» **DOCUMENT SEGMENT**:
--- Start ---

It seems we’ve become consumed by volume! Just look at the so many of the blog posts are articles.
We are exhorted to “live life at 1000 dials per day,” conduct social selling at “scale,” “tweet your way to 1000’s of followers,” “How to get 10,000 Facebook fans,” “How to get 10,000 LinkedIn connections relevant to your business,” “How I got 1,000,000 followers on LinkedIn,” “How to send 40,000 emails a day,” “What we learned from 1000 cold emails,” “Cold calling 100 prospects a day,” “How to generate 1000’s of leads.”
I’ll stop here, there are literally…….. well, 1000’s of these types of articles (I suppose volume begets volume.)
Our managers are always saying “More,” more leads, more calls, more emails, more content, more deals in the pipeline, more of everything. If we don’t have enough of whatever management says we need, we simply do more, we cast a wider net.
The problem is volume doesn’t seem to be working.
The majority of sales organizations seem to be opportunity starved, their natural plea is more.
So we do more…….
More is easy, it’s virtually free. Just send out another 10,000 emails – the incremental cost is virtually zero, perhaps we have to buy a list. Just ramp up your followers (you can pay a few $’s and get 1000 new twitter followers). LinkedIn reinforces this, with a single click I can send connection requests to 100’s of people…..clearly they think more is better (It’s a long way from their warnings, “Connect with people you know.”)
We spend $ billions on 1000’s of sales and marketing automation tools—most focused on giving us more.
The digitization of our businesses seems to make more the default solution to all of our sales and marketing challenges.
But more isn’t working. Each iteration of more, produces proportionately less. We see declining open/click throughs, declining response rates, declining phone pick ups.
More is mindlessness….
What if we eliminated increasing the volume as the “answer?” How might we rethink our approaches, rethink our prospecting, marketing, and sales strategies?
How would we change what we do and how we engage of there was a limitation to who we could reach? I don’t know what your number is. If it’s 1000, 10,000, 100,000. What if that were the limit to the volume that we could drive?

--- End ---

(Annotated region listings)
--- Start ---

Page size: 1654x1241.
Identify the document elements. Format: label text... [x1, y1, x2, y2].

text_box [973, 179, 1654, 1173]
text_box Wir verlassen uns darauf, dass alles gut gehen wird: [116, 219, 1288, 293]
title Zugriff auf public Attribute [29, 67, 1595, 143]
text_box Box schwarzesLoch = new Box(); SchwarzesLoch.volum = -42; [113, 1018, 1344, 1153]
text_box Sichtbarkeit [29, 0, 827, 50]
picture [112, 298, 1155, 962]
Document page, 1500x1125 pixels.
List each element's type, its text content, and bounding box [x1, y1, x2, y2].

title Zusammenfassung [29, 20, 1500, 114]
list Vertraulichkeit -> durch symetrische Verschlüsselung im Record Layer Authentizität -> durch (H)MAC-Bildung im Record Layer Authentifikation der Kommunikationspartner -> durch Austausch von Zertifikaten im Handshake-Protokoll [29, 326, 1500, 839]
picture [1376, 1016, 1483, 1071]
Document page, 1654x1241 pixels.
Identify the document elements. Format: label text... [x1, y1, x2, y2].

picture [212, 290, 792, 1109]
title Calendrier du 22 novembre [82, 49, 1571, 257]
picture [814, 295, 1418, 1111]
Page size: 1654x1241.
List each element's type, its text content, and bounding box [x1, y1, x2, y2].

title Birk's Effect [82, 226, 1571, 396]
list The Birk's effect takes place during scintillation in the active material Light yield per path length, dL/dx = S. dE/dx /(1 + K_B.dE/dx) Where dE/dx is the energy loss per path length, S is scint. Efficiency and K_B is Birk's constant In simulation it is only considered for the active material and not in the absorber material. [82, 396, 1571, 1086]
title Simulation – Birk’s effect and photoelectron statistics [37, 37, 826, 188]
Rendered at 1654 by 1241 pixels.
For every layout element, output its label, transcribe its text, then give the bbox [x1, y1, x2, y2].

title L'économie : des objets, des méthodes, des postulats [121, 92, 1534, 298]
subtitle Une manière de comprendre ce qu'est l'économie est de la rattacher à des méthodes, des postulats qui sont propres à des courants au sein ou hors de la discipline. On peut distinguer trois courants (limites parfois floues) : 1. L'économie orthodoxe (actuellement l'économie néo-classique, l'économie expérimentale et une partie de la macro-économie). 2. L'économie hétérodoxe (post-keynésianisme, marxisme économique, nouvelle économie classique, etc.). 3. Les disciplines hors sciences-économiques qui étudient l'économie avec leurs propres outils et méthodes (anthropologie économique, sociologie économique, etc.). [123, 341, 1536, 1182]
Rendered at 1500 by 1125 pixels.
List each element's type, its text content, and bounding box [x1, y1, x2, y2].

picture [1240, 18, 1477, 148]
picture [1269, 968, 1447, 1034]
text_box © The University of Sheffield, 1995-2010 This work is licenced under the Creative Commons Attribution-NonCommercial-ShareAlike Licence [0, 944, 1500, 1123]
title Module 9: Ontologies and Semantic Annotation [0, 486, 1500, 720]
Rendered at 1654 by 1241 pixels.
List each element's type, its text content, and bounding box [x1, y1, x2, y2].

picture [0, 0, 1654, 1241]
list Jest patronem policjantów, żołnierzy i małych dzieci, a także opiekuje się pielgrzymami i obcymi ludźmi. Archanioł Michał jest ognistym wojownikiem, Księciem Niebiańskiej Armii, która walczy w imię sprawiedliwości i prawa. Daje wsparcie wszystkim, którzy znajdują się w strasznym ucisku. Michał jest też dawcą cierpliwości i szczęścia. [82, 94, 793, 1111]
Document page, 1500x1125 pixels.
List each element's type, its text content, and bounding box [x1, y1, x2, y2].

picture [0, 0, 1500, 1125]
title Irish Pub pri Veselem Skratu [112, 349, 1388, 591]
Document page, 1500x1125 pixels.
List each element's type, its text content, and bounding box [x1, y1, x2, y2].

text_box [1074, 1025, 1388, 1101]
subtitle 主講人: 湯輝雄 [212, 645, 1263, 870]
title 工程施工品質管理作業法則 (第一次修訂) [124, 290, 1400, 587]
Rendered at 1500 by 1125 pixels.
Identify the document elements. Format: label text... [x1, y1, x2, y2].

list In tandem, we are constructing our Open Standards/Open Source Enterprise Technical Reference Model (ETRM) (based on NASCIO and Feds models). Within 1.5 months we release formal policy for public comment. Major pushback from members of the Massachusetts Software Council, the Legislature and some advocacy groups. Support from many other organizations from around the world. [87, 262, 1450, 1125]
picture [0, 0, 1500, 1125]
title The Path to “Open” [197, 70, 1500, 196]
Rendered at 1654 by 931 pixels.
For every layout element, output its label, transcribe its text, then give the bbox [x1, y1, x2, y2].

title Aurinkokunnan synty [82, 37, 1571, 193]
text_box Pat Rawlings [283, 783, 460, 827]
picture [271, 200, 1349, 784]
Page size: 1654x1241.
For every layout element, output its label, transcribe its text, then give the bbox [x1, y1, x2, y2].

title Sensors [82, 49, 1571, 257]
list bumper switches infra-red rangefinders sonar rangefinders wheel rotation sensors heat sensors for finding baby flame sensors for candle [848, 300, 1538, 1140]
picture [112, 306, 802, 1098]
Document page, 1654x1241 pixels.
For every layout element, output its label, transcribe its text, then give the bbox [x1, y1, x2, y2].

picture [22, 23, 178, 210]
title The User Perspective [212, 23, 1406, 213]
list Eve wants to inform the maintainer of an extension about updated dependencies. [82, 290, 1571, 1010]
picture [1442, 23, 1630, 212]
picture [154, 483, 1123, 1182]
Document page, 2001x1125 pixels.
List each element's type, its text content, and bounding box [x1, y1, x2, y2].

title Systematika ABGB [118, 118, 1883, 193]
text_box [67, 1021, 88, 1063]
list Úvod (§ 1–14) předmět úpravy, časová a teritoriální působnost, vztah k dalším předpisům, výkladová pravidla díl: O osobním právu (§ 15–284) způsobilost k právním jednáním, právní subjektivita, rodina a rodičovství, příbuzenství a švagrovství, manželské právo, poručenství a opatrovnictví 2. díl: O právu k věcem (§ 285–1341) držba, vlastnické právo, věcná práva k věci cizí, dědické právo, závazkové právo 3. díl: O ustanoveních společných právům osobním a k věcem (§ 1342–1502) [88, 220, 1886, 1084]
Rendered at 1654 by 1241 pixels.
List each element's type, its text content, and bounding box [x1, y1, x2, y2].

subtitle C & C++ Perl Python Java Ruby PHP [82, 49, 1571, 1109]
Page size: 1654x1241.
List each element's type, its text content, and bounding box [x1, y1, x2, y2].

--- End ---

» **DIRECTION 1**:
According to the post on sales volume, why is doing more so easy? Answer in one to three sentences.
» **DIRECTION 2**:
Put everything in the records from the line containing "Document page, 2001x1125 pixels." down to the line containing "text_box [67, 1021, 88, 1063]" into a Markdown table with the columns "Row" and "Line", leaving out blank lines.
The post on sales volume and the records have no connection to each other.

» **EXERCISE RESULT 1**:
More is easy because it is virtually free. Sending another 10,000 emails costs almost nothing beyond perhaps buying a list, and a few dollars can buy 1000 new Twitter followers.

» **EXERCISE RESULT 2**:
| Row | Line |
|---|---|
| 1 | Document page, 2001x1125 pixels. |
| 2 | List each element's type, its text content, and bounding box [x1, y1, x2, y2]. |
| 3 | title Systematika ABGB [118, 118, 1883, 193] |
| 4 | text_box [67, 1021, 88, 1063] |